Published in Investing on 4 October 2012

The IPO of RBS's insurance arm is a good opportunity.

Should you invest in the flotation of Direct Line, the insurance subsidiary of Royal Bank of Scotland (LSE: RBS)? "Oh yes!", would no doubt be the answer from Churchill, the lugubrious nodding dog that is the mascot of Direct Line's principal brand.

And I'm inclined to agree. A recent survey showed more young people recognise pictures of the canine Churchill than they do the wartime leader of the same name, underlining just some of the value in the company and its brands.


And it's being sold on the cheap. The published price range is lower even that most pundits had forecast, valuing the company in the range £2.4bn to £2.9bn. That's for a business RBS tried -- although admittedly failed -- to sell for £7bn in 2008.

The difference isn't explained by the level of the market. Since mid-2008, the FTSE 100 (UKX) is up 5% while nearest rivals RSA Insurance (LSE: RSA) and Admiral (LSE: ADM) are down 13% and up 32% respectively. And in the meantime, a new management team that took over Direct Line in 2009 has done much to improve its performance, all but eliminating the company's underwriting losses. Direct Line is being sold at between 1.0 and 1.3 times its net tangible assets, compared to the 1.7 time RSA trades at.

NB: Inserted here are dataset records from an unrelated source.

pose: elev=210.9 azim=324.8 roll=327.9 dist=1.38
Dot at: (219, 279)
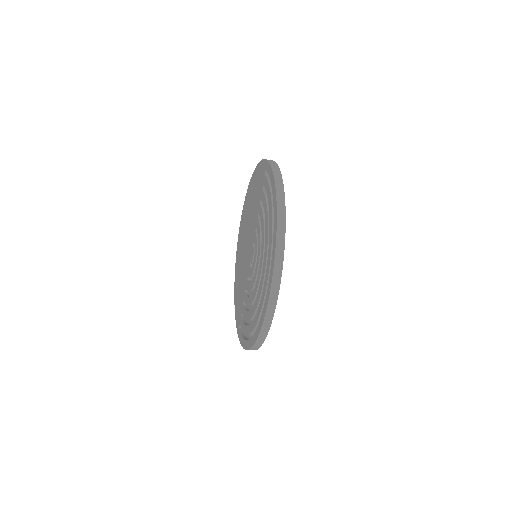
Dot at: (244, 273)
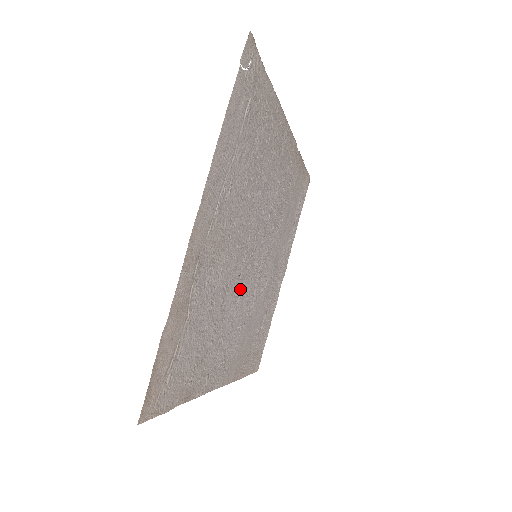
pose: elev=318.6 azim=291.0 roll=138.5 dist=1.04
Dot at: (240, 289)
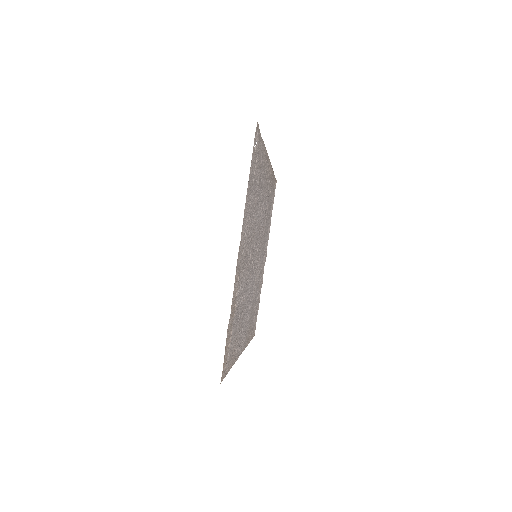
Dot at: (250, 282)
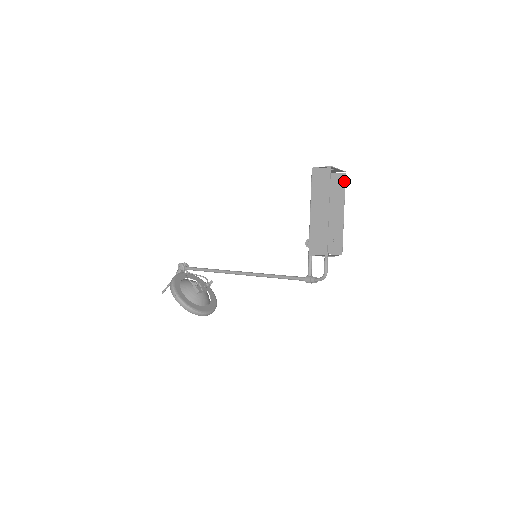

The company is being sold cheaply because RBS is a forced seller up against a deadline. As punishment for taking state aid in 2009, the European Commission required it to cede control of Direct Line by the end of 2013 and divest fully by end 2014. This first tranche of 25-30% has to be sold successfully for RBS to have any chance of floating the whole operation in that time.

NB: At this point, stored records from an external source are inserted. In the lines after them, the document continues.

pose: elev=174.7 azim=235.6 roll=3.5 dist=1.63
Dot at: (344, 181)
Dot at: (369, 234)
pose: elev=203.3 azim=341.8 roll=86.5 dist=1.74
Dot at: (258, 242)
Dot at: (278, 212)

It's a dire time to float a company. Volumes of new issues are as low as they were at the height of the financial crisis and there have been several poor flotations, from Ocado (LSE: OCDO) in the UK to Facebook (NASDAQ: FB.US) in the US. That saps confidence.

If you're an RBS shareholder, you should be fuming. The £4bn or so difference between the £7bn valuation and the top of the pricing range is a significant loss of value set against RBS's £16bn market cap. But RBS's opportunity loss is a potential gain for Direct Line investors.

Good reasons

Cheapness is one attraction of the float. Entry level is important. But it's not sufficient. So here are five good reasons to invest:

1. Yield. General insurers traditionally pay high yields. RSA and Admiral are yielding around 7% to 8%, and Direct Line looks like it will be on a par with these;

2. Strong market position. Direct Line is the market leader in UK motor insurance and home insurance, with 19% and 18% market shares respectively. Its scale and multi-brand, multi-product, multi-channel distribution positioning gives it market power and strength to defend its market. The industry is unattractive: it's mature, highly competitive and over-regulated. There is to be another competition enquiry into the motor insurance industry, which contributes 60% of Direct Line's operating profit. Struggling to make money from underwriting, insurers have sought to top up their profits with kick-backs from lawyers and repairers. But you can still do a lot with a leading market position in a mature industry;

3. Operational improvement. Direct Line's management have done much to rationalise the business since late 2009, but they clearly believe there is further to go. They are targeting £100m in annualised savings (which will take some time to come through as the one-off cost of implementation is also £100m). RSA's earlier turnaround shows what good management can do in the sector;

4. Cyclical recovery. The insurance industry in inherently cyclical, and with insurers' profits so dependent on investment performance, low interest rates are especially painful. Industry profitability should eventually improve;

5. Growth opportunities. Direct Line has operations in the German and Italian motor insurance sectors, the largest and second largest in Europe. (The UK is fourth largest: presumably the Italians have fewer cars but more accidents). Both are less sophisticated than the UK, with direct-to-consumer and price comparison channels growing strongly. There is nothing in the prospectus to suggest it but my hunch is that, freed of RBS, Direct Line's management might explore such growth opportunities more aggressively.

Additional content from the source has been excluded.